Nonoperative treatment with shoe wedges is not effective and should be avoided. Long-leg bracing may be used for early tibia vara, but its effectiveness is uncertain. Avoid long-term bracing for conditions such as vitamin D–resistant rickets because the effectiveness of bracing is unclear and considerable disability results from brace treatment.

Operative correction options include osteotomy, or hemiarrest procedures either by hemiepiphysiodesis or unilateral physeal stapling. The objectives of operative treatment are to

  • (1) correct knee angle,
  • (2) place the articular surfaces of the knee and ankle in a horizontal position,
  • (3) maintain limb length equality,
  • (4) correct any coexisting deformities.

To achieve these objectives, preoperative planning is required.

Make cutouts Before undertaking any osteotomy, make tracings of the bone and perform the intended osteotomy on the paper. This allows previsualizing the outcome and making necessary modifications beforehand.

Make corrective osteotomies as close to the site of deformity as practical.

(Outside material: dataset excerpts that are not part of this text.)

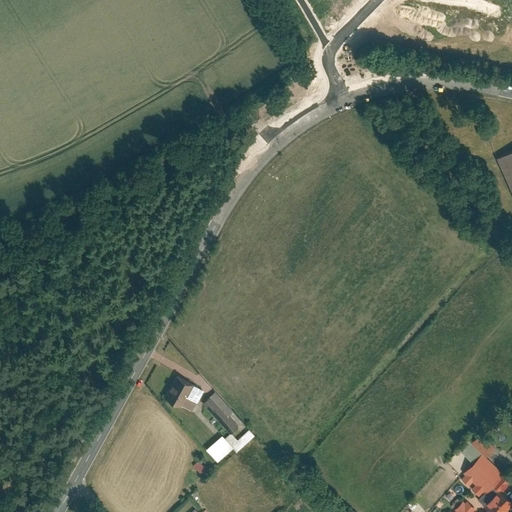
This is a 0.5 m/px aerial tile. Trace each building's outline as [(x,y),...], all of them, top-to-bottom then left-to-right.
[(511,148),(495,156),(511,192),(511,148)] [(201,391),(173,376),(162,396),(191,411),(201,391)] [(232,412),(214,392),(202,403),(230,433),(236,427),(227,417),(232,412)] [(236,442),(230,433),(224,439),(222,437),(207,451),(217,463),(232,449),(231,446),(236,442)] [(479,454),(484,459),(494,449),(479,435),(469,445),(479,454)] [(479,454),(455,478),(487,509),(483,511),(478,511),(464,498),(450,511),(506,511),(511,506),(498,492),(508,483),(484,459),(479,454)] [(206,470),(197,461),(192,466),(201,475),(206,470)]
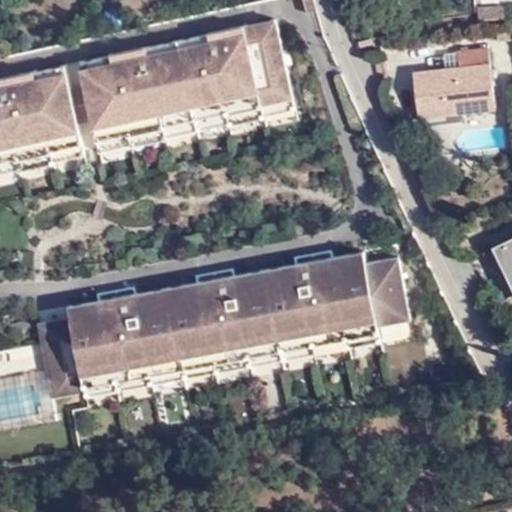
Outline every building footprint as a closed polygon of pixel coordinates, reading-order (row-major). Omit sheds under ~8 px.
[(503,6),(477,8),(478,20),(504,16),(503,6)] [(364,8),(346,14),(354,42),(372,36),(364,8)] [(131,127),(293,99),(275,17),(242,24),(244,31),(231,33),(231,27),(123,50),(124,58),(118,59),(131,127)] [(244,31),(242,24),(231,27),(231,33),(244,31)] [(447,106),(448,114),(496,107),(489,46),(460,50),(460,51),(462,67),(446,69),(416,73),(419,110),(447,106)] [(462,67),(460,51),(446,53),(446,69),(462,67)] [(112,60),(111,53),(78,60),(84,84),(91,118),(97,143),(132,135),(131,129),(131,127),(118,59),(112,60)] [(0,163),(82,145),(77,122),(69,87),(64,63),(31,71),(33,77),(21,80),(20,73),(0,77),(0,163)] [(33,77),(31,71),(20,73),(21,80),(33,77)] [(77,122),(91,118),(84,84),(69,87),(77,122)] [(293,100),(293,99),(131,127),(131,129),(132,135),(293,100)] [(132,135),(134,145),(163,138),(164,137),(230,122),(230,124),(262,117),(262,115),(295,108),(293,100),(132,135)] [(419,117),(448,114),(447,106),(419,110),(419,117)] [(131,145),(134,145),(132,135),(97,143),(98,150),(131,144),(131,145)] [(84,154),(82,145),(0,163),(0,172),(19,168),(19,169),(52,162),(52,160),(84,154)] [(511,273),(511,239),(499,245),(511,273)] [(199,280),(161,287),(176,368),(379,330),(377,323),(409,318),(398,255),(366,260),(364,249),(332,255),(332,262),(320,264),(319,257),(211,277),(212,285),(200,286),(199,280)] [(332,262),(332,255),(319,257),(320,264),(332,262)] [(211,277),(199,280),(200,286),(212,285),(211,277)] [(64,336),(75,391),(88,388),(87,385),(176,368),(161,287),(113,296),(112,303),(101,305),(100,298),(68,304),(70,316),(74,335),(64,336)] [(112,303),(113,296),(100,298),(101,305),(112,303)] [(70,316),(60,318),(64,336),(74,335),(70,316)] [(64,336),(60,318),(38,322),(42,341),(64,336)] [(176,368),(178,376),(186,375),(186,376),(219,371),(219,369),(283,357),(283,359),(316,352),(316,351),(380,339),(379,330),(176,368)] [(52,395),(75,391),(64,336),(42,341),(52,395)] [(0,428),(53,419),(44,368),(0,376),(0,428)] [(121,386),(178,376),(176,368),(87,385),(88,388),(88,394),(121,389),(121,386)]
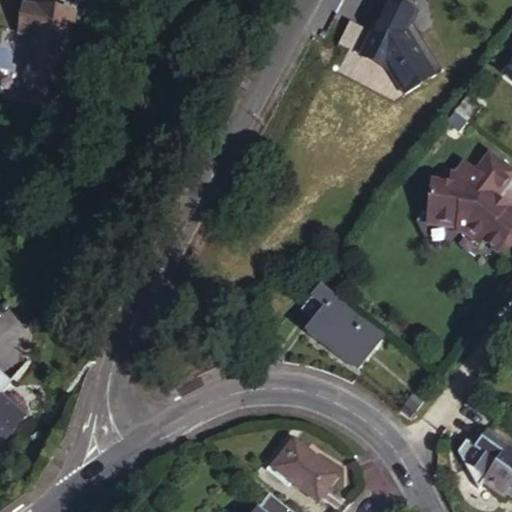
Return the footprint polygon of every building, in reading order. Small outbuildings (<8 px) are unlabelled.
[(87,42),(92,20),(94,9),(55,0),(40,0),(35,27),(49,30),(41,69),(44,70),(38,95),(80,104),(85,77),(80,76),(85,51),(87,42)] [(405,0),(386,0),(361,46),(393,63),(406,87),(445,64),(426,32),(419,37),(410,24),(419,7),(405,0)] [(105,22),(92,20),(87,42),(100,45),(105,22)] [(80,76),(85,77),(92,78),(98,53),(85,51),(80,76)] [(511,65),(503,77),(511,84),(511,65)] [(458,106),(469,116),(480,101),(468,91),(458,106)] [(469,116),(458,106),(448,119),(459,129),(469,116)] [(511,211),(507,208),(504,211),(493,202),(495,198),(511,177),(511,171),(489,153),(476,170),(464,160),(456,170),(451,170),(449,182),(433,180),(427,219),(434,220),(435,224),(453,227),(456,224),(457,224),(467,226),(484,239),(482,241),(484,242),(498,254),(501,251),(508,250),(511,244),(511,211)] [(504,211),(507,208),(495,198),(493,202),(504,211)] [(467,226),(457,224),(455,232),(463,234),(480,247),(484,242),(482,241),(484,239),(467,226)] [(367,320),(322,282),(303,305),(318,316),(310,326),(343,352),(367,320)] [(0,439),(11,449),(38,415),(12,392),(21,381),(0,362),(0,439)] [(412,401),(402,415),(411,423),(422,408),(412,401)] [(511,495),(511,452),(486,435),(475,452),(465,446),(458,458),(477,492),(483,484),(506,501),(508,499),(511,495)] [(319,502),(339,475),(297,442),(276,468),(319,502)]
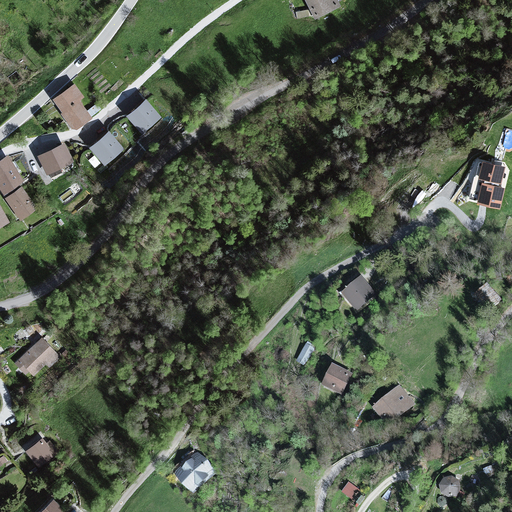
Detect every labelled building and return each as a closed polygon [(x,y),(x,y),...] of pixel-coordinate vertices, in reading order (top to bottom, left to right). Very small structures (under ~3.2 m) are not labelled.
[(334,0),(303,0),(313,21),(338,9),(334,0)] [(74,85),(52,101),(73,131),(92,118),(80,101),(84,98),(74,85)] [(159,116),(145,100),(127,115),(141,132),(159,116)] [(121,147),(107,132),(90,147),(104,162),(121,147)] [(63,144),(36,156),(45,176),(72,164),(63,144)] [(8,156),(0,160),(0,189),(3,195),(24,183),(8,156)] [(504,167),(481,162),(478,178),(500,183),(504,167)] [(503,188),(483,183),(478,203),(499,208),(503,188)] [(21,187),(4,199),(19,221),(36,210),(21,187)] [(0,205),(0,228),(10,223),(0,205)] [(362,278),(343,294),(357,311),(377,295),(362,278)] [(487,286),(475,296),(489,312),(501,301),(487,286)] [(40,339),(17,362),(33,378),(56,354),(40,339)] [(306,362),(315,346),(307,341),(298,358),(306,362)] [(334,367),(323,387),(343,397),(353,378),(334,367)] [(402,389),(373,411),(389,432),(418,410),(402,389)] [(43,440),(24,452),(37,472),(56,460),(43,440)] [(196,453),(172,475),(191,497),(216,474),(196,453)] [(341,492),(350,498),(357,486),(348,480),(341,492)] [(445,481),(439,489),(441,498),(449,503),(458,500),(464,494),(463,488),(460,483),(453,480),(445,481)] [(62,511),(53,501),(41,511),(62,511)]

Translation of the osteotomy may be necessary to position the joint within the mechanical axis.

Mulilevel osteotomies are often necessary in generalized deformities from metabolic conditions and osteochondrodystrophies. Balance the number of osteotomies with risks.

Recurrent deformity is likely in certain conditions, so delay each correction as long as possible to reduce the number of procedures required during childhood.

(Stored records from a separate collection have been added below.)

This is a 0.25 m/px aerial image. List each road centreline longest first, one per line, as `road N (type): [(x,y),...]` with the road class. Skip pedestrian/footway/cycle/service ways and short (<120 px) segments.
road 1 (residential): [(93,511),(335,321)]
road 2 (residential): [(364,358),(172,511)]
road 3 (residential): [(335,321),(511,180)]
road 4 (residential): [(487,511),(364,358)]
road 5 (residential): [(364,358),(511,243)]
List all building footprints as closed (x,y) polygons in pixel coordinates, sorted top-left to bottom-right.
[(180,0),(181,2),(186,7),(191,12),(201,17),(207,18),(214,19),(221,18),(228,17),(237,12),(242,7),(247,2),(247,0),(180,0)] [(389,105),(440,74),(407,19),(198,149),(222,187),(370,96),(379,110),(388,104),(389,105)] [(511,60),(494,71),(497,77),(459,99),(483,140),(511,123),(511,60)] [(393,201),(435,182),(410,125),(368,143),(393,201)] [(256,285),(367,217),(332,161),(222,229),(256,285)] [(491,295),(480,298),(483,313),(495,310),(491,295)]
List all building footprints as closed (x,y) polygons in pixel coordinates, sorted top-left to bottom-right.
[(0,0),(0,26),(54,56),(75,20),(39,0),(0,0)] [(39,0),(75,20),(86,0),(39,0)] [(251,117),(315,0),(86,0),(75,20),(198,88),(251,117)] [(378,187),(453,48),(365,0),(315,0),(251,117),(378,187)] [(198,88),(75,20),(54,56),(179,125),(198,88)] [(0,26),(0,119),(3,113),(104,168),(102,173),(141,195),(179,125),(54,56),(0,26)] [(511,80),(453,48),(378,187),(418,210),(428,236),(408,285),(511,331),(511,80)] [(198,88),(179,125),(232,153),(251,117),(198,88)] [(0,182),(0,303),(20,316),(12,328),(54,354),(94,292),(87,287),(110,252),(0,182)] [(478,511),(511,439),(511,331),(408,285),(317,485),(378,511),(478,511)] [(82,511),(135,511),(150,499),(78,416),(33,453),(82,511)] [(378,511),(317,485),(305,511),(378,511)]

Idiopathic Genu Valgum and Valgum

Valgus deformity with an intermalleolar distance exceeding 8–10 cm is most common in obese girls. This deformity seldom causes functional disability; the problem is primarily cosmetic. If severe, with an intermalleolar distance of >15 cm, consider operative correction by hemiepiphysiodesis or stapling. Make a standing radiograph and construct the mechanical axis. Determine the site(s) of deformity. The distal femur is most deformed near the appropriate site for correction.

Varus deformity is most common in Asians. The varus deformity may be familial. Whether it increases the risk of degenerative arthritis is uncertain. This deformity seldom requires operative correction. Manage severe deformity by stapling or hemiepiphysiodesis.

Posttraumatic Genu Valgum

Posttraumatic genu valgum results from overgrowth following fracture of the tibial metaphysis.

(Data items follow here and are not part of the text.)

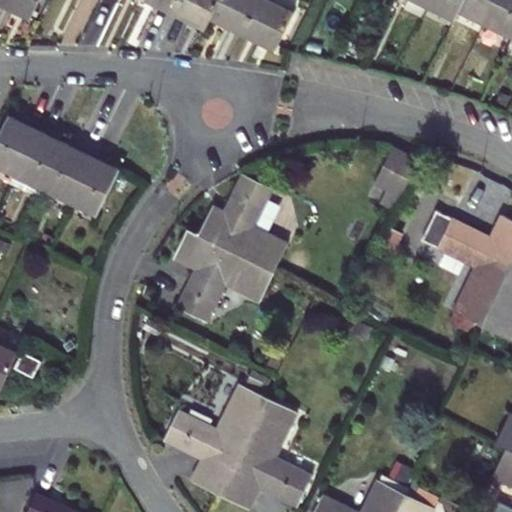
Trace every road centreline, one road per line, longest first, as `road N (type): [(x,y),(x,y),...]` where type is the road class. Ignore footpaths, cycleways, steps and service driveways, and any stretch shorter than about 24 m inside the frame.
road 1 (residential): [(114,415),(105,377),(116,282),(162,197)]
road 2 (residential): [(218,114),(154,72),(0,62)]
road 3 (residential): [(299,107),(405,116),(511,154)]
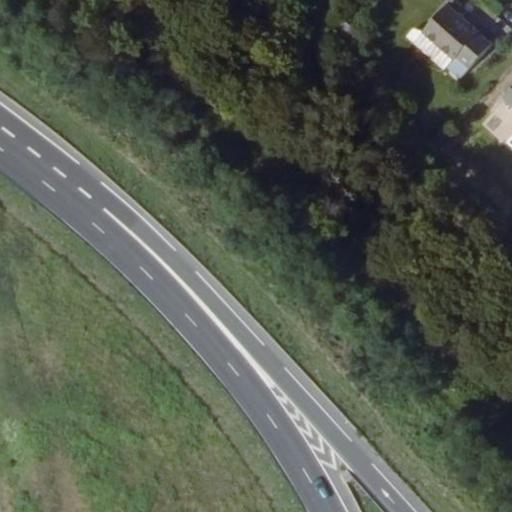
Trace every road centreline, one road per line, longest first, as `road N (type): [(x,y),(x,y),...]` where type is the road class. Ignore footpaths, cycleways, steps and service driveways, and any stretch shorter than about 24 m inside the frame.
road 1 (motorway): [(402,511),(174,259),(0,124)]
road 2 (motorway): [(327,511),(266,409),(186,314),(0,145)]
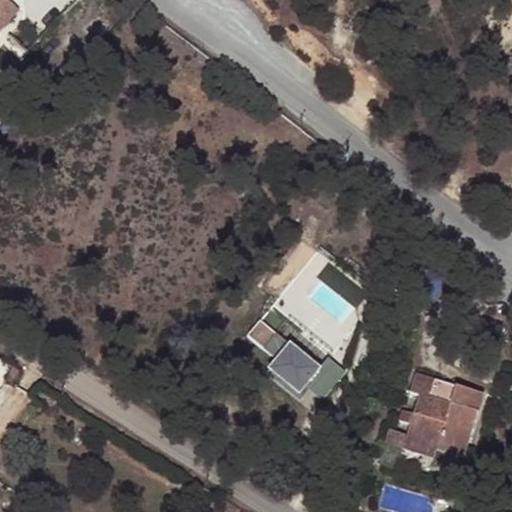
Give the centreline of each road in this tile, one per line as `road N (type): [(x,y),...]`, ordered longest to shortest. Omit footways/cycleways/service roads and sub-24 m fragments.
road 1 (unclassified): [(170,0),(256,56),(454,227),(511,263)]
road 2 (unclassified): [(288,511),(0,329)]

Natural history The deformity develops during the first 12 to 18 months due to tibial overgrowth following the fracture. This is followed by a very gradual reduction of the valgus over a period of years. In the majority, this correction is adequate and no operative procedure is necessary.

Management Manage proximal tibial fractures by correcting any malalignment, and immobilize with a long-leg cast applied with gentle varus molding. Document reduction and position with a long film that includes the entire tibia. Advise the family of the potential of this fracture to cause a secondary deformity, which cannot be prevented. Avoid early osteotomy because recurrence is frequent and the deformity usually resolves spontaneously with time. Reassure the family that the knee will not be damaged by the deformity. Should the deformity persist, correct by osteotomy or by hemiepiphysiodesis or stapling near the end of growth.